TASK: Write out, without any change, the lines in the material below that run from the line with "Steiner EPredator 8" through the line with "may combine it", both included.

PROVIDED MATERIAL:
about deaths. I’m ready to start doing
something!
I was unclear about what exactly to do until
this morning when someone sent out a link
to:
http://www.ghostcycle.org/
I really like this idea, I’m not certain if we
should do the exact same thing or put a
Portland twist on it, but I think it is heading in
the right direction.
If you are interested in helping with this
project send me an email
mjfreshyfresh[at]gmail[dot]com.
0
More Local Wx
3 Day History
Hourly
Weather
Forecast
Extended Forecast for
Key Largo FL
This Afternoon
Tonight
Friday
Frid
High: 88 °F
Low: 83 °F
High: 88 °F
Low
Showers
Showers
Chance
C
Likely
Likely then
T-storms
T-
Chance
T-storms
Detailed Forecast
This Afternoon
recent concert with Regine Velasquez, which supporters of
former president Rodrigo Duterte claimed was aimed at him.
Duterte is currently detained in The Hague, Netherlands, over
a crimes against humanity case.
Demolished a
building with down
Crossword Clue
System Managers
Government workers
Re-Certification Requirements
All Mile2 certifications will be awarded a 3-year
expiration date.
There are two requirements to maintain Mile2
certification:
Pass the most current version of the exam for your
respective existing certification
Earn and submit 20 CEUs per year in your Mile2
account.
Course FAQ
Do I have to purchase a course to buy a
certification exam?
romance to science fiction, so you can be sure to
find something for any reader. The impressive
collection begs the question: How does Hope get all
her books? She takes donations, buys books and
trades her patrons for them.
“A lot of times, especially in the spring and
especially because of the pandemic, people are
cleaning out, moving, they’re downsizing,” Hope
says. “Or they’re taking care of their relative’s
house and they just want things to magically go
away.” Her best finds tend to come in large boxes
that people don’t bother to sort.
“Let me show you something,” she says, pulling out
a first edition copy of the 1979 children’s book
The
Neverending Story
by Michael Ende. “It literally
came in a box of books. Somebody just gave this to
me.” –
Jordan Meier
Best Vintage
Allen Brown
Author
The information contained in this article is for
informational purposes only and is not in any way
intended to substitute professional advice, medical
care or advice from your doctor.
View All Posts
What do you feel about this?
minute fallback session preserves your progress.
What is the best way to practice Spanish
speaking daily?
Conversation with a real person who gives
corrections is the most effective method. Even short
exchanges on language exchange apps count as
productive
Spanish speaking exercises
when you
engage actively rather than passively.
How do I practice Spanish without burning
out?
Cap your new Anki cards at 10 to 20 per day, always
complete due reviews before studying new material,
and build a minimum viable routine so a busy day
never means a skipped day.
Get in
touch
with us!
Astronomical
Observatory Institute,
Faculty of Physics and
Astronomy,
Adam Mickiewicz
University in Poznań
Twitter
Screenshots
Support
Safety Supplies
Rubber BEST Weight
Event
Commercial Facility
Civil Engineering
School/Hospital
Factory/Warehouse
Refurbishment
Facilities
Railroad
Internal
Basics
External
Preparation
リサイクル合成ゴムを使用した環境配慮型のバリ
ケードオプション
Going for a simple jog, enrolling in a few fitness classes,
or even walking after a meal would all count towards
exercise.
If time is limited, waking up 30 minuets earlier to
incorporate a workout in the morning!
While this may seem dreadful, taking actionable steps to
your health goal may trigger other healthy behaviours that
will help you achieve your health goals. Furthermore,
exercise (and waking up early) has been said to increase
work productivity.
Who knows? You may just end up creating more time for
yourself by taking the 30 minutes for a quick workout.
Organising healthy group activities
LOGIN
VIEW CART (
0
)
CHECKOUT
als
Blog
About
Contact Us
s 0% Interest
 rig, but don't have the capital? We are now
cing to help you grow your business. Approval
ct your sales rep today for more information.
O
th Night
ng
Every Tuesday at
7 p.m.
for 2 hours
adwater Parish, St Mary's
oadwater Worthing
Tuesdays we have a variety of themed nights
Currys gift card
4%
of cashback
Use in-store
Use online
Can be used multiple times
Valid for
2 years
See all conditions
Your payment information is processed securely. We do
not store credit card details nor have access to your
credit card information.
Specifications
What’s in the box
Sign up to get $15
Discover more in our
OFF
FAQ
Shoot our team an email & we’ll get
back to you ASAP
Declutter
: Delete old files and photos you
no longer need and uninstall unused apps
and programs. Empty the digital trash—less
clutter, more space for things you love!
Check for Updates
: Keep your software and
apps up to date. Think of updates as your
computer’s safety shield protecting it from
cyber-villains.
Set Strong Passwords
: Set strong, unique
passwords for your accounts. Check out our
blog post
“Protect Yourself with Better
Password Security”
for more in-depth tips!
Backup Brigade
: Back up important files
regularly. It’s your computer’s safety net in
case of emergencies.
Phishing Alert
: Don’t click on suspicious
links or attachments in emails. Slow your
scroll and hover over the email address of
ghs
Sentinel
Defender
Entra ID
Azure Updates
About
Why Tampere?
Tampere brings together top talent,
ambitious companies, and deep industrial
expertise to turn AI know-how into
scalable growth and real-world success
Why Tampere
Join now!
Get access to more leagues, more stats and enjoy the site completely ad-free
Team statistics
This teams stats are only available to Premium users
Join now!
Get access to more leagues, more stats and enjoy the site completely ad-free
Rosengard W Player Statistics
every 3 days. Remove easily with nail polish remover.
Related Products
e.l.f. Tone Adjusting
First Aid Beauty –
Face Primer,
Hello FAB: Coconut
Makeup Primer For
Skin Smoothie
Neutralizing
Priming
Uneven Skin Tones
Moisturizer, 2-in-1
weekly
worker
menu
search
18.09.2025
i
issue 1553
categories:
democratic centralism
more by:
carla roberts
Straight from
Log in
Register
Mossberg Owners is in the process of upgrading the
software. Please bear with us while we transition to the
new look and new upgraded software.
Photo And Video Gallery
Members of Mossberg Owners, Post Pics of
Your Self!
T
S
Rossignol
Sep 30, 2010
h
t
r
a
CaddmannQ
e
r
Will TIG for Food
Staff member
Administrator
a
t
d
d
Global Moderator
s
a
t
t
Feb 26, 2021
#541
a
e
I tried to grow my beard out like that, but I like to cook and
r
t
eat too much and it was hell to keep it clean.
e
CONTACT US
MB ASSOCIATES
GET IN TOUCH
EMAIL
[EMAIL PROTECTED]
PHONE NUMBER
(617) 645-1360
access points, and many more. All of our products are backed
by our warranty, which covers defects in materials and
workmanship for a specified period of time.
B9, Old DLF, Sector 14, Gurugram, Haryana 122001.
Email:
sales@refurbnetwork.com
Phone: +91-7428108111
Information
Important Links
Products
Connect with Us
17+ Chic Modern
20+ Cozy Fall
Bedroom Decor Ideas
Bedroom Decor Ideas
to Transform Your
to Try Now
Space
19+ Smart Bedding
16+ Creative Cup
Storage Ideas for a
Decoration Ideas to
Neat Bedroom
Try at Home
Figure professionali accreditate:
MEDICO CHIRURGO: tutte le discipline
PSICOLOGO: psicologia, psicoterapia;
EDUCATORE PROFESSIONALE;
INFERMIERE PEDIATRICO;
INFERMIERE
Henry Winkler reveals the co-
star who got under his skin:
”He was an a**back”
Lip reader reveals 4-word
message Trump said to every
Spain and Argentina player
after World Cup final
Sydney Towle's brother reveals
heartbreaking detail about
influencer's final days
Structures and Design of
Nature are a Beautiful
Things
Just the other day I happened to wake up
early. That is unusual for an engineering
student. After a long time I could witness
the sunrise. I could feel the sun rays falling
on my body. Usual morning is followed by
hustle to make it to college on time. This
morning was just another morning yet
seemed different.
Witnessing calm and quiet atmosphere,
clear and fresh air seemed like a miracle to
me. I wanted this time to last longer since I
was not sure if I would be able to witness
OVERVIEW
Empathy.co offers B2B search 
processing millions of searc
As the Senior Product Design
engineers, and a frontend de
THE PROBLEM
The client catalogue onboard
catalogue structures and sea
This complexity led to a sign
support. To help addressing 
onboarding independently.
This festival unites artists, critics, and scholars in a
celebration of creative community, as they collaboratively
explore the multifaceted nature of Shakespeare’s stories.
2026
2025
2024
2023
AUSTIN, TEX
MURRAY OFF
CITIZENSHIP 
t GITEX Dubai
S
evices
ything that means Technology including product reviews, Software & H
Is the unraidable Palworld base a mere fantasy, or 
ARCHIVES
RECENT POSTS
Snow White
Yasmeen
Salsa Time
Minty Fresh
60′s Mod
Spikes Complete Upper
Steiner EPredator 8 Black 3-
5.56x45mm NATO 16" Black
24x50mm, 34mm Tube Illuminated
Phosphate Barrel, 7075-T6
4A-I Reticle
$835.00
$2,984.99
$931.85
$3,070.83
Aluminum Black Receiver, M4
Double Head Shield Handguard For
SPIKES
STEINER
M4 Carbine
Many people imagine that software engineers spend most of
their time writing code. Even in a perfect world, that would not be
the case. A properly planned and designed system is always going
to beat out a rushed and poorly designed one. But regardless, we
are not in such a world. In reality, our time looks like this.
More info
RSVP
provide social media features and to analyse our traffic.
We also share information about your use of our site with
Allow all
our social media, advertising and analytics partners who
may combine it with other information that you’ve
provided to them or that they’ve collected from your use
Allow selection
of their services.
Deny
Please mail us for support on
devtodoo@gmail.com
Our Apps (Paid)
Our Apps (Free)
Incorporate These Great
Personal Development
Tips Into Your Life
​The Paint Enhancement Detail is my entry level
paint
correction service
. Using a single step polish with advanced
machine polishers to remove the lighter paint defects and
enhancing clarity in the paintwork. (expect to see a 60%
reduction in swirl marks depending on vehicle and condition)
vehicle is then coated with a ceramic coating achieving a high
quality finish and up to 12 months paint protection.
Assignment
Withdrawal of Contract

WORKED SOLUTION:
Steiner EPredator 8 Black 3-
5.56x45mm NATO 16" Black
24x50mm, 34mm Tube Illuminated
Phosphate Barrel, 7075-T6
4A-I Reticle
$835.00
$2,984.99
$931.85
$3,070.83
Aluminum Black Receiver, M4
Double Head Shield Handguard For
SPIKES
STEINER
M4 Carbine
Many people imagine that software engineers spend most of
their time writing code. Even in a perfect world, that would not be
the case. A properly planned and designed system is always going
to beat out a rushed and poorly designed one. But regardless, we
are not in such a world. In reality, our time looks like this.
More info
RSVP
provide social media features and to analyse our traffic.
We also share information about your use of our site with
Allow all
our social media, advertising and analytics partners who
may combine it with other information that you’ve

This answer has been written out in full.